Standard Market vs Surplus Lines: Understanding Your Insurance Market Options as a Roofer

When you shop for roofing contractor insurance, the quotes you receive may come from two very different types of markets: standard (admitted) carriers and surplus lines (E&S or non-admitted) carriers. Understanding the difference between these markets helps you evaluate quotes, understand your coverage, and make informed decisions about who is backing your policy.

What Makes a Carrier "Standard" or "Surplus Lines"

Standard market carriers are licensed (admitted) in your state and regulated by your state's Department of Insurance. They file their rates and policy forms with the state for approval, and they participate in your state's guaranty fund, which protects policyholders if the carrier becomes insolvent. Major carriers like Hartford, Liberty Mutual, Travelers, and others operating in the roofing space are standard market carriers.

Surplus lines carriers are not licensed in your state but are approved by your state's Department of Insurance to write surplus lines business. They do not file rates or forms with the state, giving them more flexibility in pricing and coverage terms. They are not backed by state guaranty funds. Notable surplus lines carriers that write roofing include Lloyd's of London syndicates, Scottsdale, and various specialty markets.

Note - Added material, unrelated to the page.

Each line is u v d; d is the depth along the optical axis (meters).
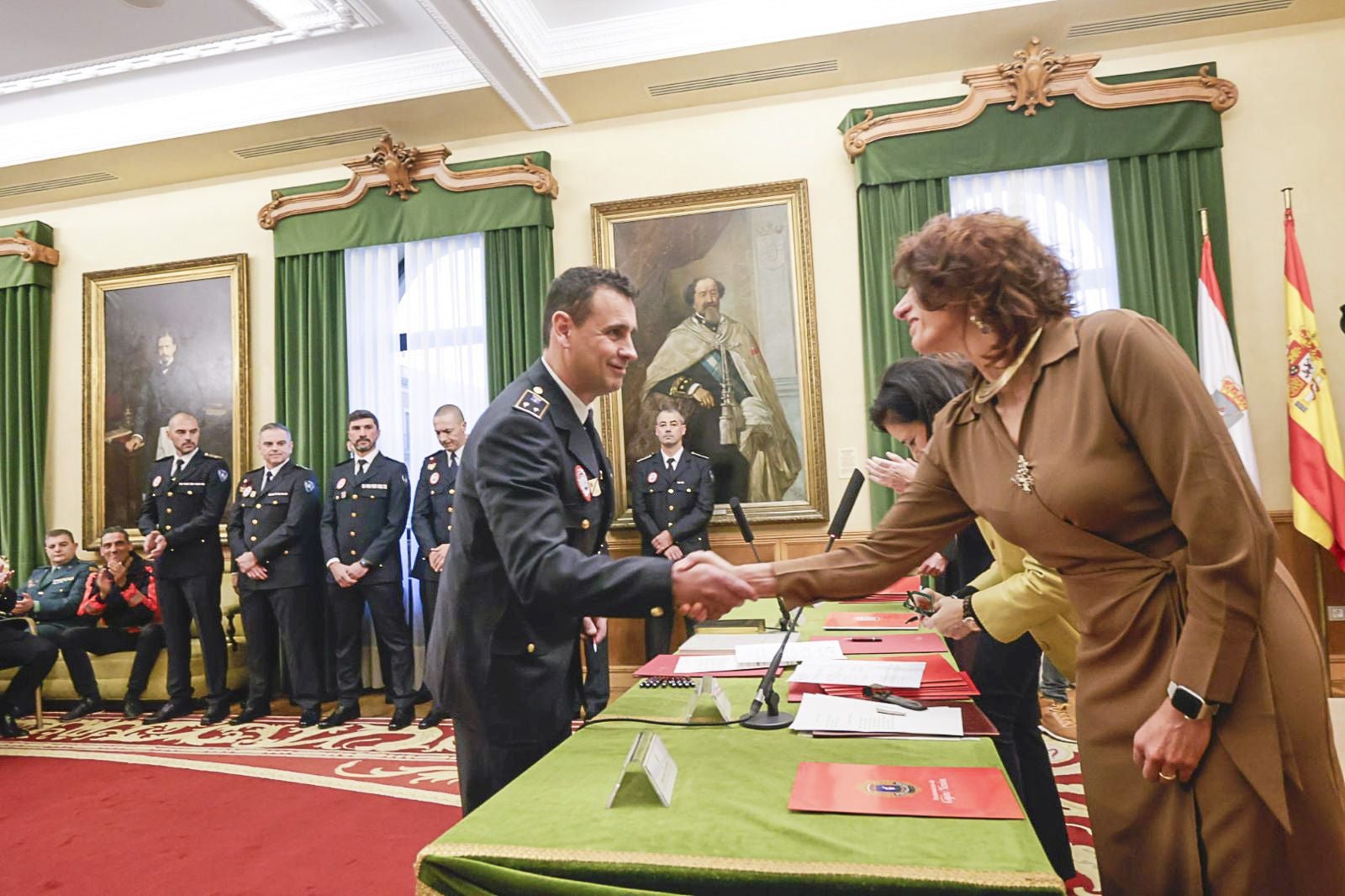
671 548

Why Roofers End Up in the Surplus Lines Market

The roofing trade is classified as high-hazard by every insurance carrier, which means standard market underwriting guidelines are strict. Several common situations push roofers into the surplus lines market.

Claims history is the most common reason. If you have had two or more GL claims in the past three years, or a single large workers comp claim, most standard carriers will decline your renewal. A roofer who had a $200,000 completed operations claim and a $150,000 bodily injury claim within two years will likely be non-renewed by their standard carrier and need surplus lines placement.

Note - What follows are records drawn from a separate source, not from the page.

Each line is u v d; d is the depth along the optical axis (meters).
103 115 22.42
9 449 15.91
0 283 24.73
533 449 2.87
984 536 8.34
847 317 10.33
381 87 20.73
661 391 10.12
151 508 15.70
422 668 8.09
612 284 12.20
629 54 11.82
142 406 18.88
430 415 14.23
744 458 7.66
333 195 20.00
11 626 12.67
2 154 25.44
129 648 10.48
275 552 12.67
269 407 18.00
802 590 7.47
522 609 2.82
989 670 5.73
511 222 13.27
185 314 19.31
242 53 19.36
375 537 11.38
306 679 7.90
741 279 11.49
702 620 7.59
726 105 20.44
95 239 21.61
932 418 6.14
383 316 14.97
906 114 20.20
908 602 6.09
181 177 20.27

Type of work also drives market selection. Standard carriers generally write residential roofing and low-rise commercial roofing (one to three stories) without hot-applied systems. If you do commercial roofing above three stories, install BUR (built-up roofing) with hot kettles, or perform torch-applied modified bitumen work, many standard carriers will decline the risk entirely. Surplus lines carriers specialize in accepting these higher-risk operations.

New businesses face similar challenges. A roofing company with no operating history and no loss runs has no track record for a standard carrier to evaluate. Many standard carriers require two to three years of operations and clean loss history before they will write a roofing account. Surplus lines carriers are more willing to write new ventures, though at higher premiums.

Cost Differences

Surplus lines premiums are substantially higher than standard market. A residential roofing contractor paying $5,000 for GL in the standard market might pay $7,500 to $10,000 for equivalent coverage through surplus lines. Workers comp differences can be even more dramatic because surplus lines carriers writing high-hazard roofing classes may charge rates 50% to 100% above standard rates.

In addition to higher base premiums, surplus lines policies carry state-mandated surplus lines taxes and stamping fees that range from 3% to 8% depending on your state. On a $15,000 total premium, that is an additional $450 to $1,200 in taxes that do not exist on standard market policies.

Surplus lines carriers may also require higher deductibles. Where a standard market GL policy might carry a $1,000 deductible, a surplus lines carrier might require $2,500 or $5,000 per claim. Some surplus lines programs use self-insured retentions (SIRs), which function like deductibles but with the added requirement that you pay defense costs within the retention amount.

Coverage Differences

Standard market policies typically use ISO (Insurance Services Office) standard forms that are widely understood and tested by courts. Surplus lines carriers often use proprietary policy forms that may differ from ISO standards in important ways. These differences can include broader exclusions for certain types of work, different additional insured endorsement language, modified completed operations coverage, or non-standard cancellation provisions.

Always review surplus lines policy forms carefully with your agent. Do not assume that a surplus lines GL policy provides the same coverage as a standard market GL policy just because both are called "general liability." Pay particular attention to the additional insured endorsement, completed operations coverage, and any exclusions specific to roofing operations.

Financial Security Considerations

The lack of state guaranty fund backing is a real risk with surplus lines carriers. If your standard market carrier becomes insolvent, the state guaranty fund will typically pay your covered claims up to certain limits (often $300,000 to $500,000 per claim). If your surplus lines carrier becomes insolvent, there is no such safety net. Your claims would be subject to the carrier's liquidation proceedings, and recovery could be minimal.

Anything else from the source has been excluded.